By: Felicia Guo
New York–based product designer Ginny (Yuanfei) Zhao is emerging as a leading innovator at the intersection of artificial intelligence, financial analysis, and human-centered design. Her newly published research, “Generative AI Interface Design Considerations for Private Equity,” presented at the 2025 ACM Conference on Intelligent User Interfaces (IUI) in Cagliari, Italy, offers one of the first empirical examinations of how private equity professionals actually use generative AI—and what design principles are needed to make these tools reliable in high-stakes financial environments.
Zhao serves as a senior product designer at Kensho Technologies, the AI innovation arm of S&P Global. Her work spans AI-powered transcription systems, LLM-driven chat interfaces, and data platforms supporting cancer research. With academic training in Human–Computer Interaction and Statistics & Machine Learning from Carnegie Mellon University, she brings a rigorous, multidisciplinary approach to designing intelligent systems that must operate with transparency, precision, and trust.
Her new study addresses an increasingly urgent question: how can generative AI meaningfully support private equity workflows, where analysts depend on accurate information, time-sensitive data, and verifiable insights? Although generative AI has surged across industries, the finance sector—particularly private equity—still lacks research-based design frameworks suited to its unique operational demands. Zhao’s publication helps fill this gap through a rare mixed-methods investigation grounded in real user behavior rather than theory.
Working with a functional GenAI prototype created for private equity research and due-diligence tasks, Zhao and her coauthors analyzed 825 real chatbot queries, 12 in-depth interviews, in-app user feedback, and system interaction logs. The findings reveal significant disconnects between how analysts attempt to use generative AI and how the technology interprets their intent. The study shows that most users approached the system as if it were a traditional search engine. As a result, 94 percent of all queries resembled keyword searches, leading to vague or inaccurate responses that could not support complex financial reasoning.
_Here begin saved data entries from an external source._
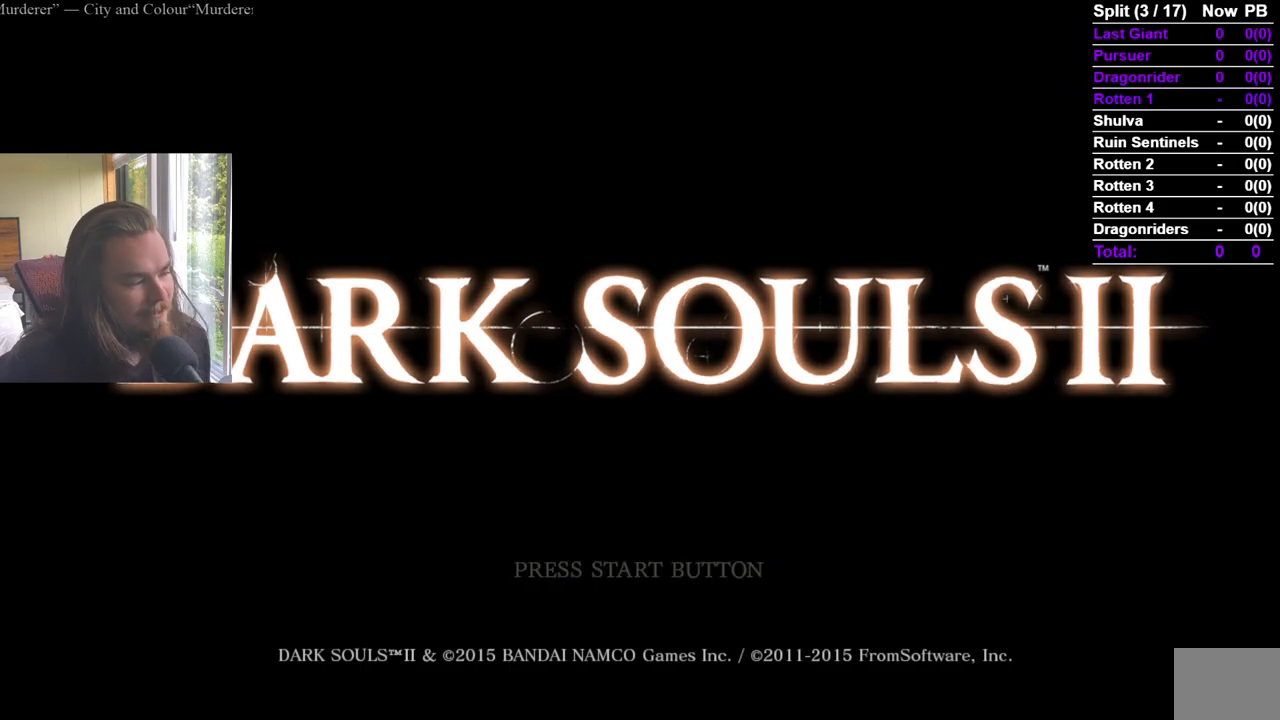
{"buttons": ["A"], "left_stick": "center", "right_stick": "center", "events": [[67, "A", "up"], [117, "A", "down"], [234, "A", "up"], [284, "A", "down"], [384, "A", "up"], [450, "A", "down"]]}
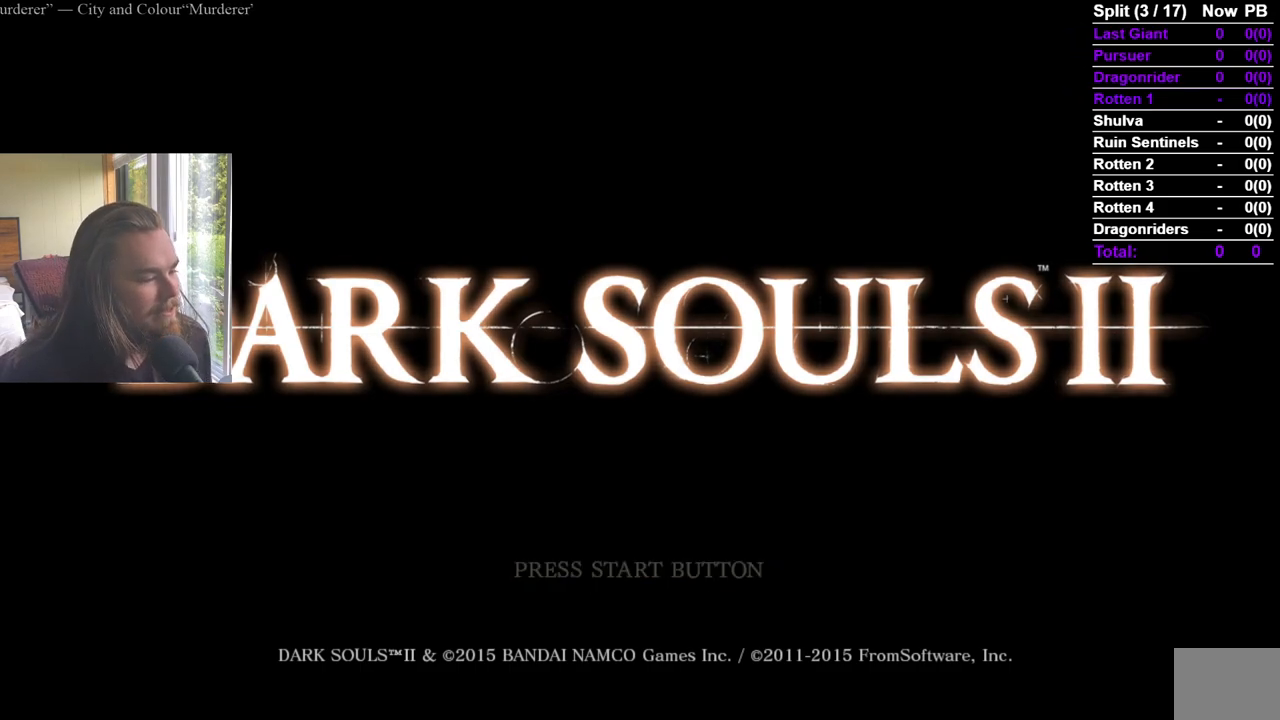
{"buttons": ["A"], "left_stick": "center", "right_stick": "center", "events": [[51, "A", "up"], [101, "A", "down"], [217, "A", "up"], [284, "A", "down"], [401, "A", "up"], [451, "A", "down"]]}
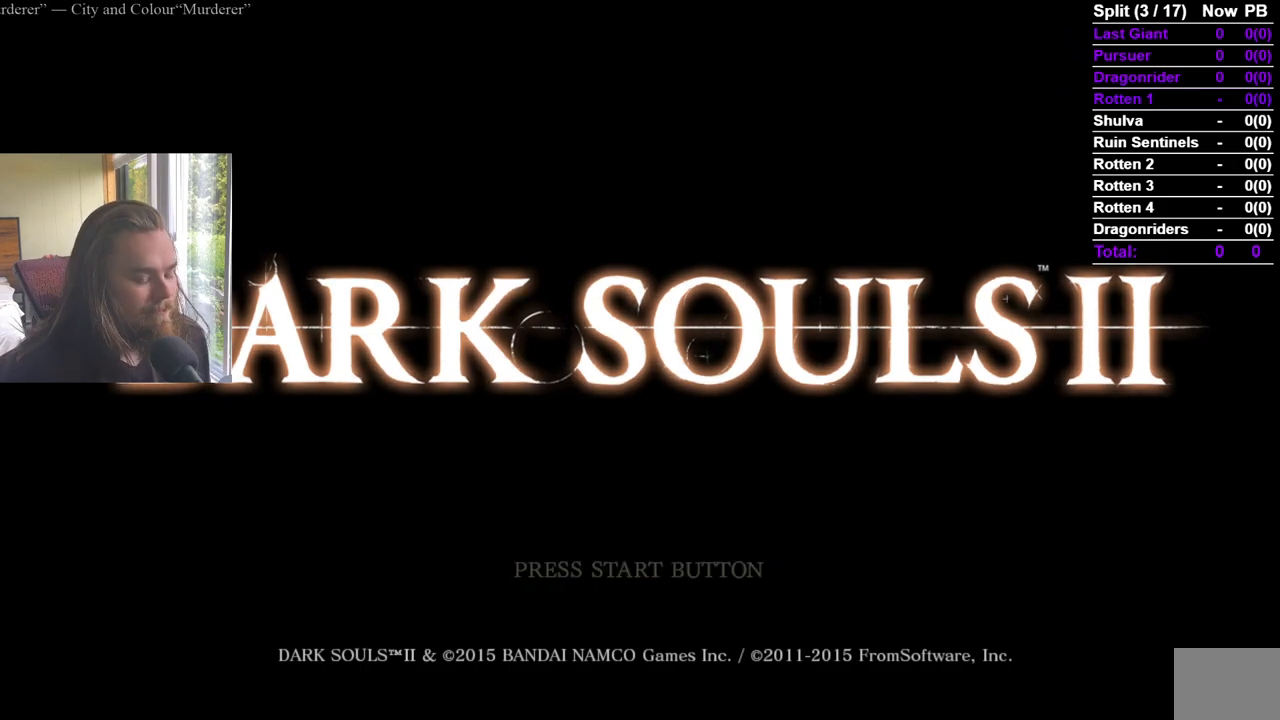
{"buttons": ["A"], "left_stick": "center", "right_stick": "center", "events": [[67, "A", "up"], [133, "A", "down"], [217, "A", "up"], [284, "A", "down"], [400, "A", "up"], [434, "A", "down"]]}
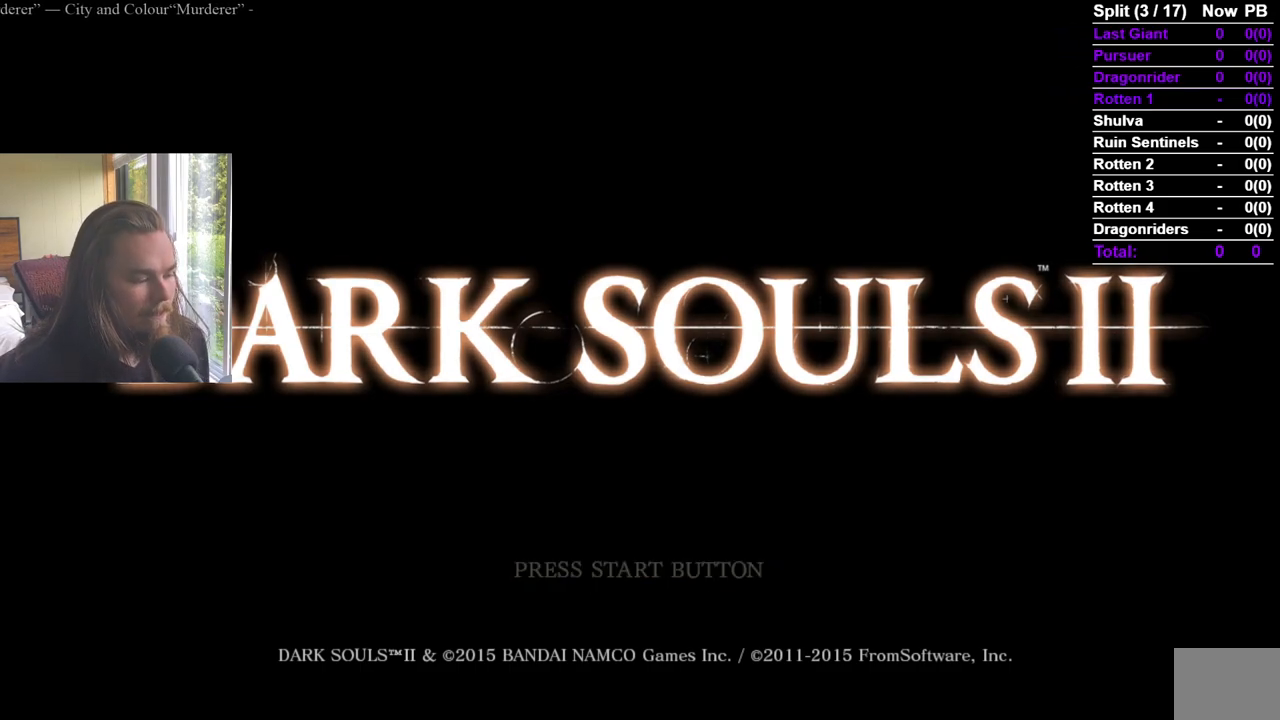
{"buttons": ["A"], "left_stick": "center", "right_stick": "center", "events": [[67, "A", "up"], [101, "A", "down"], [234, "A", "up"], [284, "A", "down"], [418, "A", "up"], [468, "A", "down"]]}
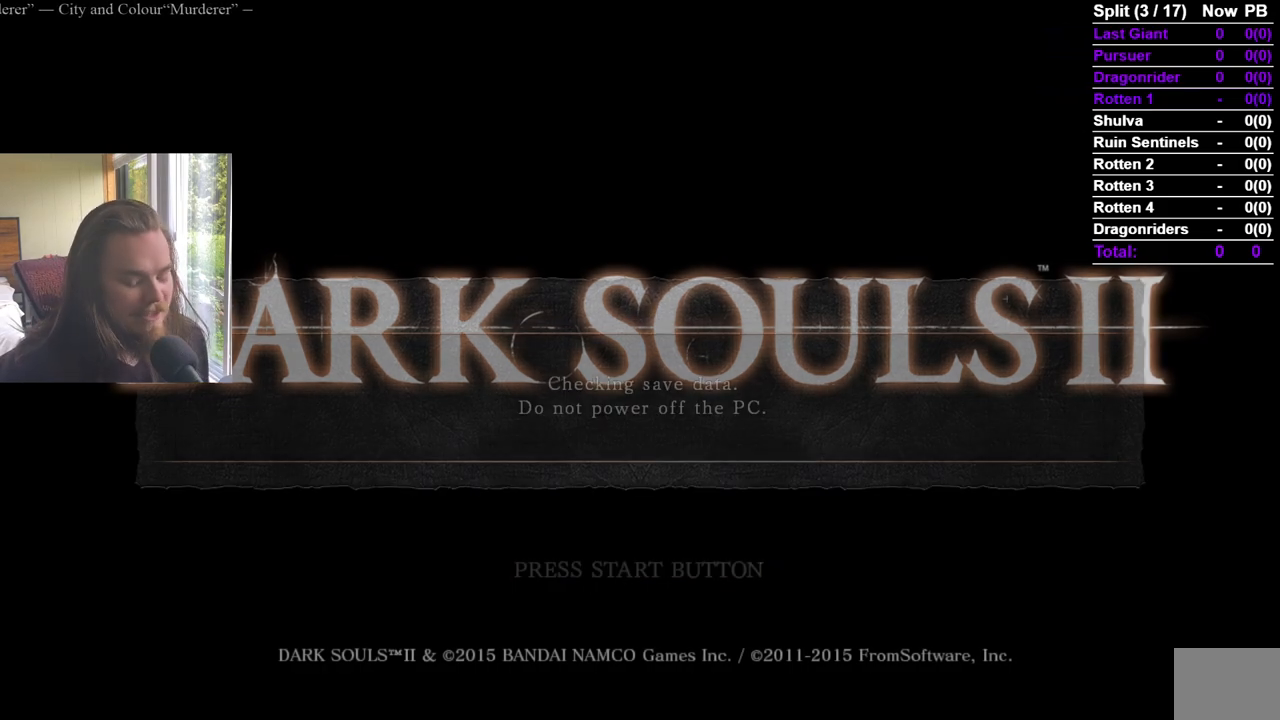
{"buttons": ["A"], "left_stick": "center", "right_stick": "center", "events": [[83, "A", "up"], [133, "A", "down"], [250, "A", "up"], [300, "A", "down"], [417, "A", "up"], [484, "A", "down"]]}
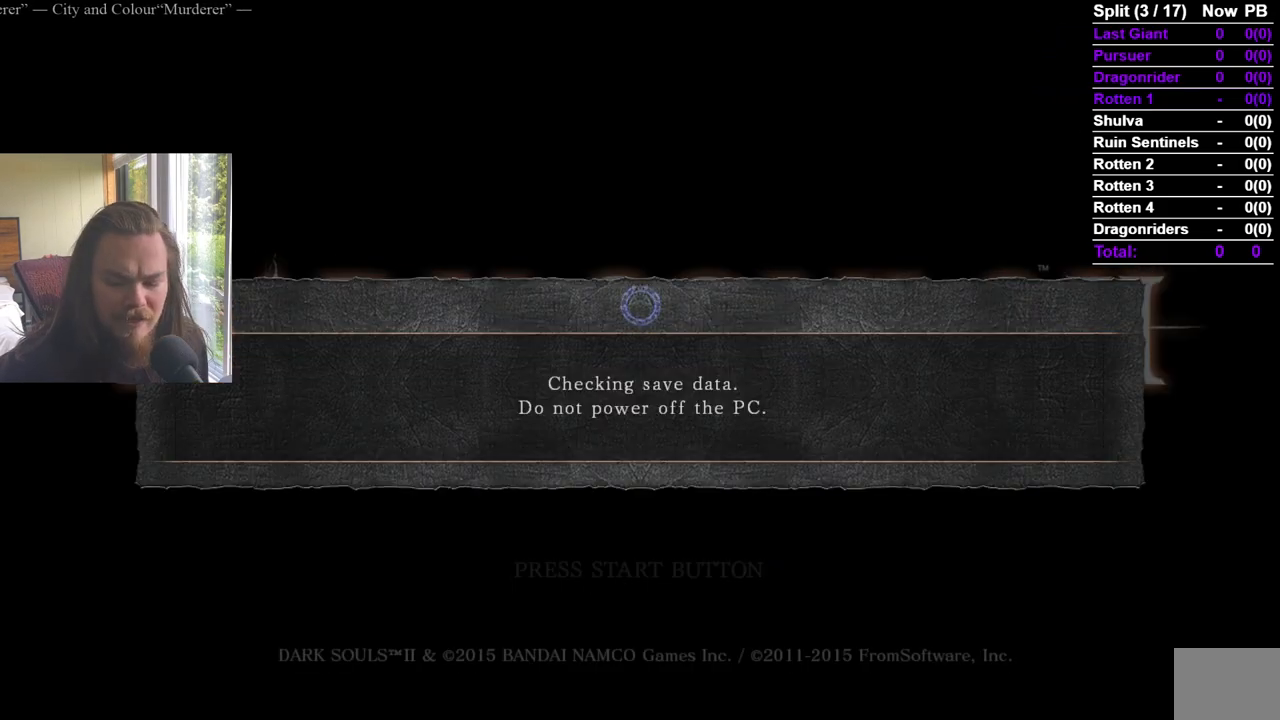
{"buttons": [], "left_stick": "center", "right_stick": "center", "events": [[101, "A", "up"], [151, "A", "down"], [284, "A", "up"], [334, "A", "down"], [451, "A", "up"]]}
Interview participants also described recurring challenges with unclear intent interpretation, hallucinated outputs, and confusion surrounding the recency and reliability of financial data.
These results point to a deeper structural issue: private equity analysts bring well-established mental models from search tools and databases, while generative AI relies on a fundamentally different interaction logic. Without proper interface design, these mismatches undermine trust and limit the technology’s usefulness. In response to these challenges, Zhao’s paper introduces a domain-specific design framework for generative AI in private equity. The framework emphasizes clearer prompt guidance, transparent sourcing to support auditability, hybrid workflows that combine traditional machine learning with generative reasoning, and explicit communication of dates, time sensitivity, and data freshness. It also highlights the importance of designing interfaces that mirror the rhythms and responsibilities of analyst workflows.
The significance of this work extends beyond private equity. As financial institutions face mounting pressure to adopt AI responsibly, Zhao’s research offers practical guidelines for building systems that meet compliance, risk-management, and accuracy expectations. The insights also apply to adjacent fields such as venture capital, asset management, hedge funds, and M&A, where analysts rely on trustworthy document synthesis and transparent data interpretation.
Looking ahead, Zhao plans to continue expanding this line of research by validating the framework with broader user testing and refining the prototype based on real-world task performance. Future directions include adapting the framework to other financial sectors and integrating generative AI directly into analysts’ everyday tools—such as PDF readers, spreadsheets, and browser extensions—to create more seamless and context-aware assistance. The research also calls for deeper exploration into the temporal reasoning limitations of large language models and the potential of hybrid architectures designed for greater accuracy and reliability.
With this publication, Zhao demonstrates both technical and creative leadership within the rapidly evolving field of AI-driven finance. Her work marks an important step toward building intelligent tools that financial professionals can trust—tools that are not only powerful but also transparent, responsible, and aligned with the realities of modern analytical work.
Disclaimer: The content provided is for informational purposes only and does not constitute investment, financial, or professional advice. Readers should consult with qualified financial or investment professionals before making any decisions based on the information presented. The outcomes and insights discussed may vary depending on individual circumstances and market conditions.